You're browsing the net for a cheap fancy dress costume. You find a hilarious 
range of morph suits or pirate outfits that'll really make you and your mates 
stand out in a crowd. Click, click, click, and it's ordered. But have you ever 
stopped to wonder when this peculiar custom originated? Why do we http://www.prostinol.com/ parties dressed 
as... well, someone else?Like most Western habits, religion played a key roll in 
the making of the day fancy dress party. It all began with Lent. These forty 
days and forty nights are a reminder of Jesus' time spend in the wilderness. 
Traditionally, no parties or celebrations are held during this time, and people 
refrain from eating rich foods, such as meat, dairy, fats - and these days, 
chocolate.So, in the days leading up to Lent, all such products had to be 
disposed of. 
What better way to do so than organising a giant party, where the whole 
community could come together and gorge themselves silly? And so, we had the 
Carnival.Carnival of VeniceSome carnival-prostinol celebrations do pre-date 
Christian times, like the louis vuitton online shop Roman festivals of 
Saturnalia and Bacchanalia. These were most likely absorbed into the Italian 
masquerade ball though, resulting in the world-famous Carnival of Venice, 
starting forty days before Easter and ending on Shrove Tuesday (known locally as 
Fat Tuesday, or Martedi Grasso). It was here that the wearing of masks began, 
with Venetian maskmakers (mascherans) enjoying a special place in society, with 
their own laws and guilds.Unfortunately, there is no concrete proof as to why 
mask-wearing caught on, but it is thought to be a reaction to the extremely 
strict class-structures in Venetian society.

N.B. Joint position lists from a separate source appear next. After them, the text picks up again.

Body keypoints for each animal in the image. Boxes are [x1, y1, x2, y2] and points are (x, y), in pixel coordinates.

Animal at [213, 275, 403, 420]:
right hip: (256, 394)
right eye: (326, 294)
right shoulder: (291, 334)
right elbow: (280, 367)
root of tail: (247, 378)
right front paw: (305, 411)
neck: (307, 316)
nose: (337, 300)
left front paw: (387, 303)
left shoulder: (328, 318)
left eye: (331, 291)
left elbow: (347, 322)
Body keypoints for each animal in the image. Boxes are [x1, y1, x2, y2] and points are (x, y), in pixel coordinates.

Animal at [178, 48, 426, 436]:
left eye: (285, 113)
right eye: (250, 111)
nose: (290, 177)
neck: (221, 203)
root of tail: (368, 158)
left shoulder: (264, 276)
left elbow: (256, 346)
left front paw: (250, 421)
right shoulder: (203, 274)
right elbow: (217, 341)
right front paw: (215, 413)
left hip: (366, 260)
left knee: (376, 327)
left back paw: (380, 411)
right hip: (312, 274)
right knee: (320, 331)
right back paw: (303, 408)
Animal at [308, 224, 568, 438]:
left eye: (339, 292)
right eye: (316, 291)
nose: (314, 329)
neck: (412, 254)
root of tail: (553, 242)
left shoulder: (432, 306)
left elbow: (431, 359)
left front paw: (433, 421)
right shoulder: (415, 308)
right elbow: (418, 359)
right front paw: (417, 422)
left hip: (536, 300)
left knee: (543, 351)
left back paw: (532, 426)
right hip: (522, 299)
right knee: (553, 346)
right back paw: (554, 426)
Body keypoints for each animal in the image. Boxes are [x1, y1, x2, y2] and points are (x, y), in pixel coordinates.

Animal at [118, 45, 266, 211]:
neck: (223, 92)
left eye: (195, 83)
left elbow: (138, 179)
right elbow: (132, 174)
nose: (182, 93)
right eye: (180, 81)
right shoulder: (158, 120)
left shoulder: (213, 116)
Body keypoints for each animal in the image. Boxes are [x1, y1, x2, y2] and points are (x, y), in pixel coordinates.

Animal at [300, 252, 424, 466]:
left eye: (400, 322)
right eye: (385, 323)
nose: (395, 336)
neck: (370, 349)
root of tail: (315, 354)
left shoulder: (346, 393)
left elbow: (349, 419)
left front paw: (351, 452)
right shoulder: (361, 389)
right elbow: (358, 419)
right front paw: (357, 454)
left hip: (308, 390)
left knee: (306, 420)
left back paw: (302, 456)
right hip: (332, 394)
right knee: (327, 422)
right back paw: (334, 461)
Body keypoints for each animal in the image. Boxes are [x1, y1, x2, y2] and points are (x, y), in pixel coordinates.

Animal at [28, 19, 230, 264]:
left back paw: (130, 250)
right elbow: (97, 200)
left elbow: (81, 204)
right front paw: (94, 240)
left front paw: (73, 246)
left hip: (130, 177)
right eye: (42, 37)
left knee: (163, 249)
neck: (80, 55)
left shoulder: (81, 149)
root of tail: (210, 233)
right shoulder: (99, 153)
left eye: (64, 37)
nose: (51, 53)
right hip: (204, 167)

Wearing a mask allowed people to be treated equally, and they were permitted 
to do so between the festival of Santo Stefano (26 December) and Shrove Tuesday, 
and again between 5 October and Christmaslouis vuitton herrentaschen Thus, citizens 
were allowed to spend a large chunk of the year in.Masked balls and such like 
were a feature of many Shakespeare plays, often with tragic consequences. Aphra 
Behn's The Rover followed a similar theme, the play set during the Carnival of 
Venice where characters could hide their identities and thus free themselves 
from inhibitions. These kinds of masked celebrations grew in popularity 
throughout Europe between the 15th and 18th centuries, with masquerade balls 
being a sort of game where guests would try to guess who each other were.